Sunday, June 19, 2011
Solemnity of The Most Holy Trinity—A
Exodus 34:4b-6, 8-9
2Corinthians 13:11-13
John 3:16-18
Richard Rohr, in his book The Naked Now: Learning to See as the Mystics See, recalls an amusing, yet enlightening, moment from his days as a child in school. Attempting to introduce the mystery of the Holy Trinity to Rohr and his befuddled classmates, their teacher, an Irish nun, held up a shamrock for them to gaze upon and said: “Don’t think about it!”
While some theologians and learned Christians may overanalyze the Trinity, the majority of us rarely ponder it at all. And yet, it is the central doctrine of our faith. It is why we make the sign of the cross so often. It is explicitly present in the liturgy, and implicitly present in Scripture.

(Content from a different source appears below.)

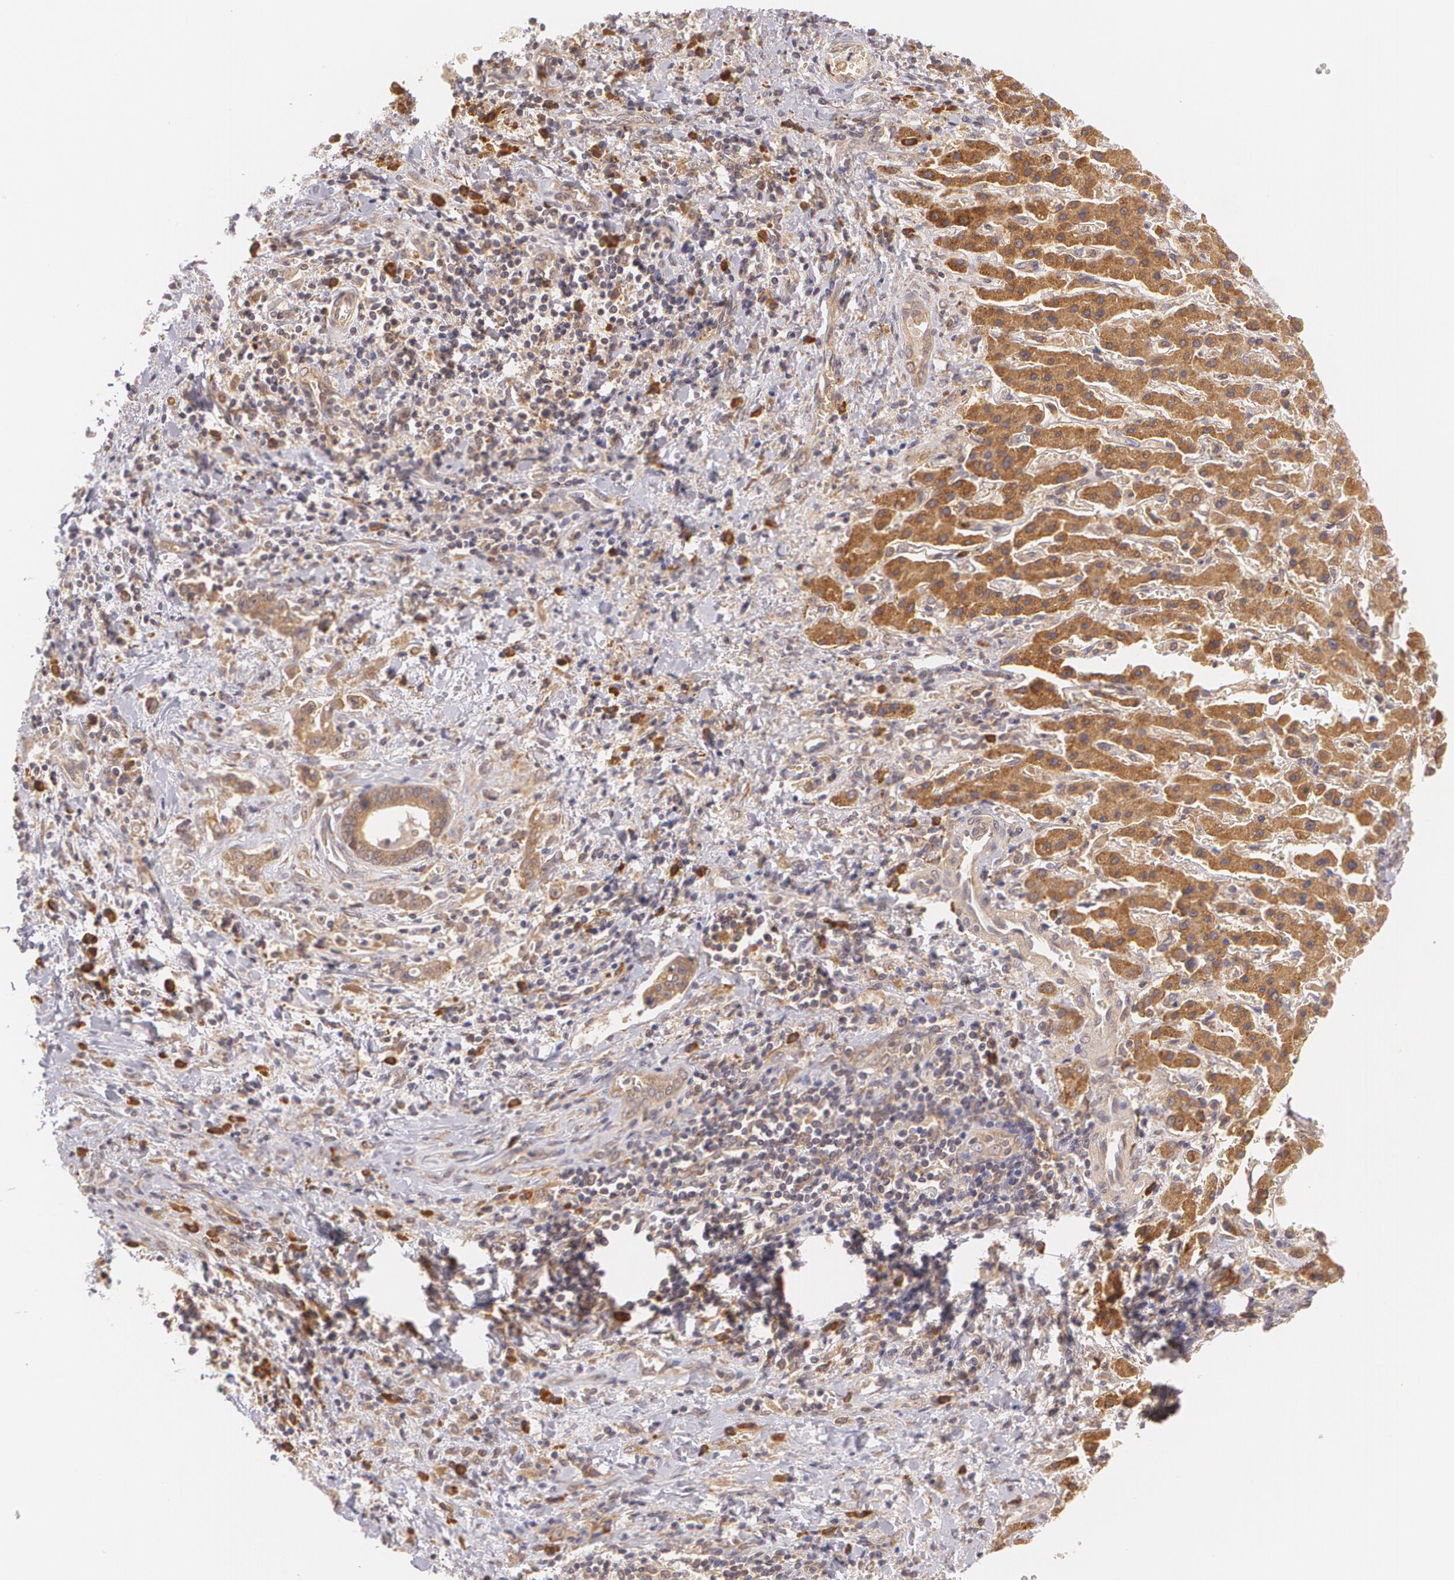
{"staining": {"intensity": "weak", "quantity": ">75%", "location": "cytoplasmic/membranous"}, "tissue": "liver cancer", "cell_type": "Tumor cells", "image_type": "cancer", "snomed": [{"axis": "morphology", "description": "Cholangiocarcinoma"}, {"axis": "topography", "description": "Liver"}], "caption": "This micrograph reveals IHC staining of human cholangiocarcinoma (liver), with low weak cytoplasmic/membranous staining in approximately >75% of tumor cells.", "gene": "CCL17", "patient": {"sex": "male", "age": 57}}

We confess one God, but one God in three divine and distinct persons—Father, Son, and Holy Spirit. They are co-equal, co-eternal, and consubstantial. The one and only God is one, but not solitary.
Huh?
As Rohr’s teacher would say, “Don’t think about it!”
It is a very slippery thing—like trying barehanded to grab fish swimming in a barrel. Once we think we’ve finally taken hold of it, somehow it slides out of our grasp. The difficulty lies in our Western either/or mentality that tends to view things through one of two lenses in order to classify and compartmentalize. We struggle with paradox, with mystery, with viewing things with a “third eye” that is comfortable with opposites held in tension with one another.
But the Trinity cannot be captured. The Trinity must capture you.
Rohr encourages his readers to think of God not as a noun (or proper noun, as it where), but as a verb. Rather than attempting to “solve” the mystery of the Trinity (or avoiding the issue altogether), we simply need to be “captured” by the exchange of Love (as a verb) shared among Father, Son, and Holy Spirit—to be an integral part of this divine relationship. We are invited to become what we contemplate!
The grace of the Lord Jesus Christ and the love of God and the fellowship of the Holy Spirit be with all of you.